1. Le décret de 1977 : l'effet démobilisateur d'une réglementation tardive, insuffisante et de toute façon mal appliquée

a) Les précédents anglo-saxons

Bien que l'amiante ait été reconnu comme source de maladie professionnelle depuis 1945, son usage n'a été que tardivement réglementé en France, plus tard que dans plusieurs grands pays consommateurs.

Dans sa lettre du 5 avril 1977 au Premier ministre, le professeur Jean Bignon le relevait d'ailleurs : « Actuellement, la France est le seul pays du monde occidental à ne pas avoir de réglementation pour l'utilisation industrielle de l'amiante ».

Les premières mesures réglementaires ont été adoptées en 1931 en Grande-Bretagne , et visaient à limiter l'empoussièrement et à mettre en place un suivi médical. Les mesures ne furent cependant guère appliquées, sauf dans les usines traitant de l'amiante brut, et il a fallu attendre 1969 pour que le Royaume-Uni se dote d'une véritable réglementation en la matière.

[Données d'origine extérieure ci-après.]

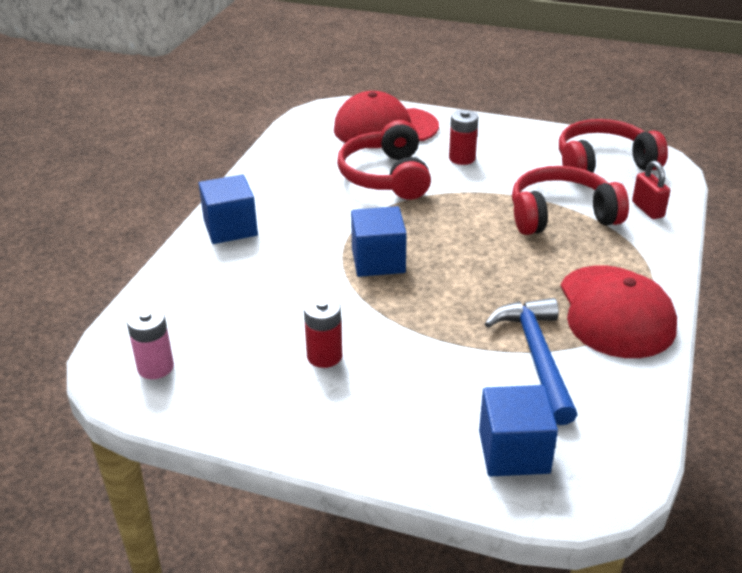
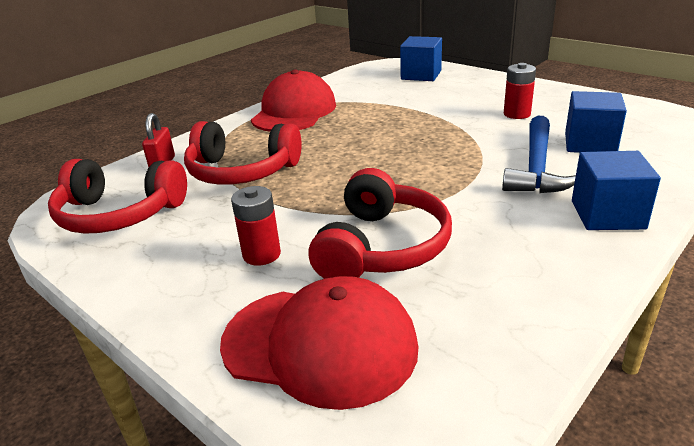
camera: 155 degrees left, 5 degrees down
(155, 367) = (653, 122): pink battery -> none
(378, 261) = (446, 161): blue cube -> blue cube (590, 143)
(536, 357) = (371, 100): blue hammer -> blue hammer (537, 167)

Aux États-Unis , la première des recommandations de l' American College of Governmental Industrial Hygienists (ACGIH) concernant l'amiante date de 1946 . Elle visait à limiter le risque d'asbestose et recommandait une valeur limite de 15 fibres/ml. En 1969, cette valeur était réduite à 6 fibres/ml. En 1972, elle était à nouveau réduite à 5 fibres/ml, puis à 2 fibres/ml en 1976. En 1983, une valeur limite d'exposition professionnelle de 0,5 fibre/ml, identique pour les amphiboles et le chrysotile, était adoptée. En 1996, cette valeur était fixée à 0,1 fibre/ml.

Les conclusions du commissaire du gouvernement du Conseil d'État permettent de rappeler que la réglementation générale française sur l'empoussièrement n'a pas eu les mêmes vertus que la réglementation anglo-saxonne : « En Angleterre et aux Etats-Unis, une réglementation spécifique tendant à mieux protéger les travailleurs de l'amiante a été mise en place beaucoup plus tôt qu'en France : en 1931 en Angleterre et en 1946 aux Etats-Unis. Le ministre soutient que ces pays n'ont agi ainsi que parce qu'ils étaient dépourvus de réglementation générale sur les poussières, ce qui n'était pas le cas de la France. Mais d'une part, la mise en oeuvre d'une réglementation particulière a pour effet d'attirer l'attention des travailleurs et des employeurs sur la dangerosité des produits manipulés, et ce d'autant que le décret particulier doit être affiché sur les lieux de travail. [...] D'autre part, si le ministre souligne que le nombre de décès par mésothéliome en Angleterre est plus important qu'en France, ce qui est exact aujourd'hui, il oublie de faire état des développements suivants du rapport de l'INSERM, consacrés à l'évolution des maladies, dans lequel on trouve ces données et selon lequel, en 1996, on constate déjà une stagnation du nombre de cas de pathologie cancéreuse liée à l'amiante en Angleterre et dans d'autres pays en raison d'une protection plus précoce des travailleurs, alors qu'en France, on a l'impression d'être au début de l'épidémie ».